New Delhi: The loss of fund-raising capability through corporate debt bonds by NBFCs resulted in the gain for public sector financial institutions which increased their share in debt issues by 8 percentage points in 2018-19, said an Assocham-Crisil study.
Defaults by Infrastructure Leasing & Financial Services (IL&FS) at the beginning of September 2018 created panic and led to a dip in investor confidence towards lending to non-banking finance companies (NBFCs).
The debt market in India has seen notable growth over the years. However, the development has been skewed towards government securities, or G-secs, compared with corporate bonds. G-secs command a penetration ratio of nearly 30 per cent of the GDP.
Corporate bonds, in comparison, have a penetration ratio of 16 per cent, and are rather illiquid even in the secondary market, with a trading ratio of 0.22 per cent compared with 0.55 per cent for G-secs.
Issuances from the NBFC/HFC segment, in particular, have plunged in the aftermath of defaults by a few large players and the ensuing downgrades that eroded investor confidence and appetite, it said.
The study noted that investors tend to move towards the safety of the top-rated corporate bonds in the backdrop of certain events, affecting particularly the NBFC sector, it added.

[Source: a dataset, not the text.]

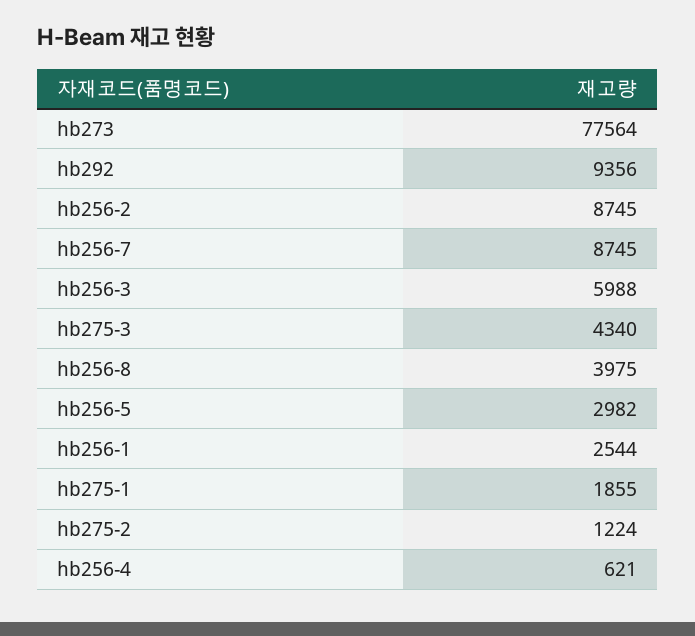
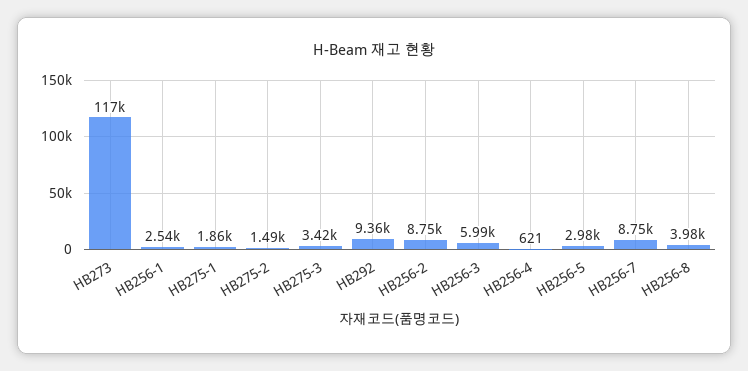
hb273: 77564 -> 117000
hb275-3: 4340 -> 3420
hb275-2: 1224 -> 1490

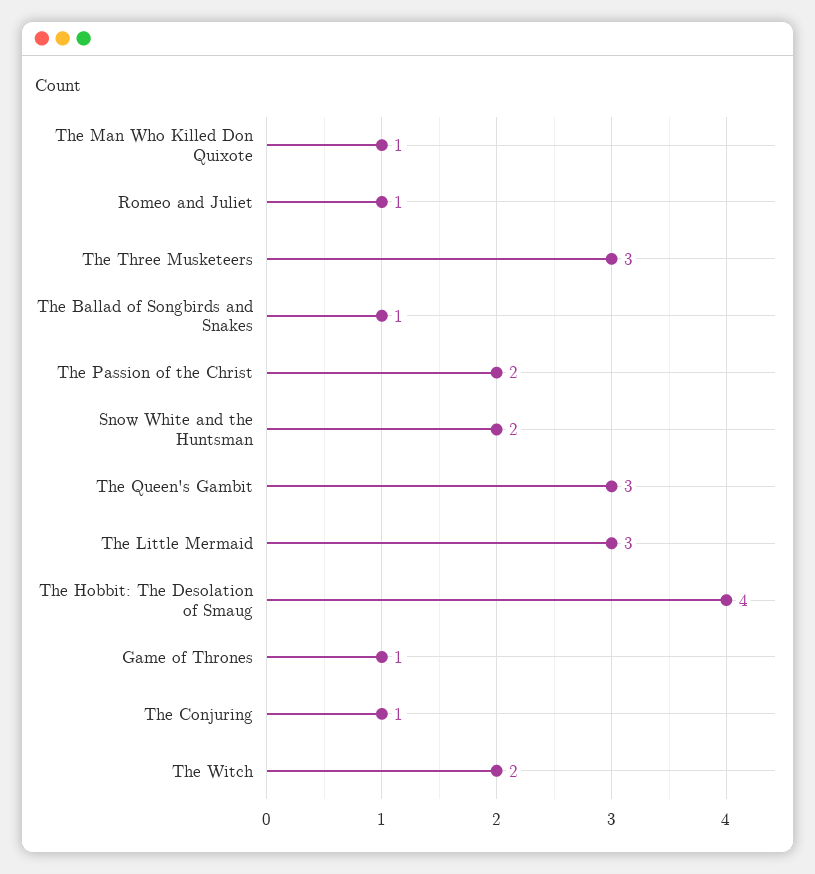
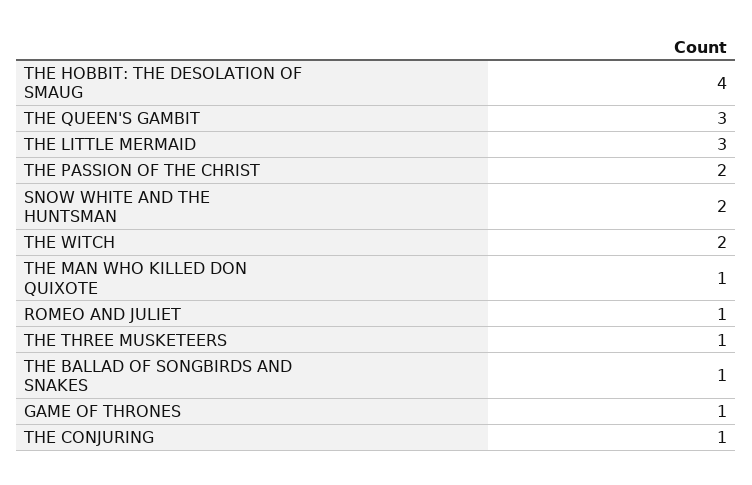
The Three Musketeers: 3 -> 1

"The share lost by NBFCs/HFCs in overall issuances (of corporate bonds) was captured by PSU financial institutions, who grew their share by 8 percentage points," said the joint ASSOCHAM-CRISIL on 'Deepening the debt market' which has dwelt issues and imperatives of the Indian debt market.
It further said that the share of AAA-rated issuances increased 12 percentage points as investors moved towards safer investments amid the intensifying credit crisis.
For most of the borrowers, domestic bond issuance remains costly and cumbersome compared with bank lending.
Lack of retail participation despite a huge supply of government paper in the country is also one of the major impediments to the penetration of the bond market.
Corporates prefer raising funds through private placements but private placements lack transparency and access is not available to a large pool of investors, the study added.
"We believe increasing investor demand and developing facilitating infrastructure and regulatory environment will facilitate the growth of Indian corporate debt markets," it said. Demand and profile of investors play an important role in shaping the market infrastructure.
In India, institutions are the key investors in the debt markets as there is limited appetite on the retail side given the complexity and ticket size of the product.